INSTRUCTIONS FOR THE TASK -
Print the records exactly and in full, please; the pictures stay out.

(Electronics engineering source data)
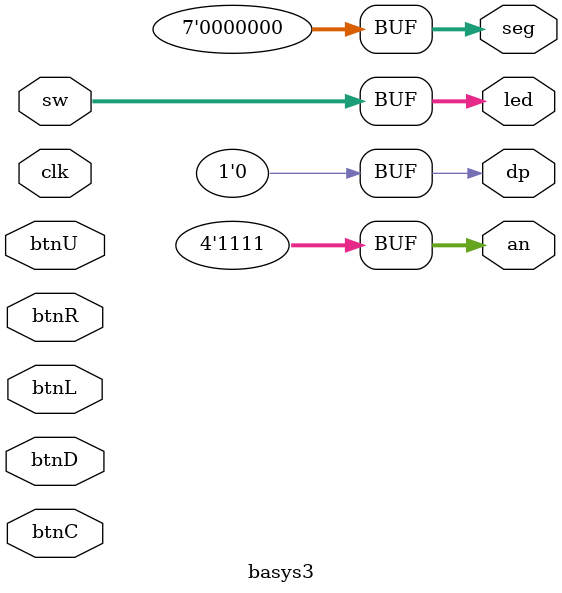
<source format=v>
module basys3
(
    input         clk,

    input         btnC,
    input         btnU,
    input         btnL,
    input         btnR,
    input         btnD,

    input  [15:0] sw,

    output [15:0] led,

    output [ 6:0] seg,
    output        dp,
    output [ 3:0] an
);

    assign led [ 0] = sw [ 0];
    assign led [ 1] = sw [ 1];
    assign led [ 2] = sw [ 2];
    assign led [ 3] = sw [ 3];
    assign led [ 4] = sw [ 4];
    assign led [ 5] = sw [ 5];
    assign led [ 6] = sw [ 6];
    assign led [ 7] = sw [ 7];
    assign led [ 8] = sw [ 8];
    assign led [ 9] = sw [ 9];
    assign led [10] = sw [10];
    assign led [11] = sw [11];
    assign led [12] = sw [12];
    assign led [13] = sw [13];
    assign led [14] = sw [14];
    assign led [15] = sw [15];

    assign seg = 7'b0;
    assign dp  = 1'b0;
    assign an  = 4'hf;

endmodule

</source>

OUTPUT OF THE EXERCISE -
<source format=v>
module basys3
(
    input         clk,

    input         btnC,
    input         btnU,
    input         btnL,
    input         btnR,
    input         btnD,

    input  [15:0] sw,

    output [15:0] led,

    output [ 6:0] seg,
    output        dp,
    output [ 3:0] an
);

    assign led [ 0] = sw [ 0];
    assign led [ 1] = sw [ 1];
    assign led [ 2] = sw [ 2];
    assign led [ 3] = sw [ 3];
    assign led [ 4] = sw [ 4];
    assign led [ 5] = sw [ 5];
    assign led [ 6] = sw [ 6];
    assign led [ 7] = sw [ 7];
    assign led [ 8] = sw [ 8];
    assign led [ 9] = sw [ 9];
    assign led [10] = sw [10];
    assign led [11] = sw [11];
    assign led [12] = sw [12];
    assign led [13] = sw [13];
    assign led [14] = sw [14];
    assign led [15] = sw [15];

    assign seg = 7'b0;
    assign dp  = 1'b0;
    assign an  = 4'hf;

endmodule

</source>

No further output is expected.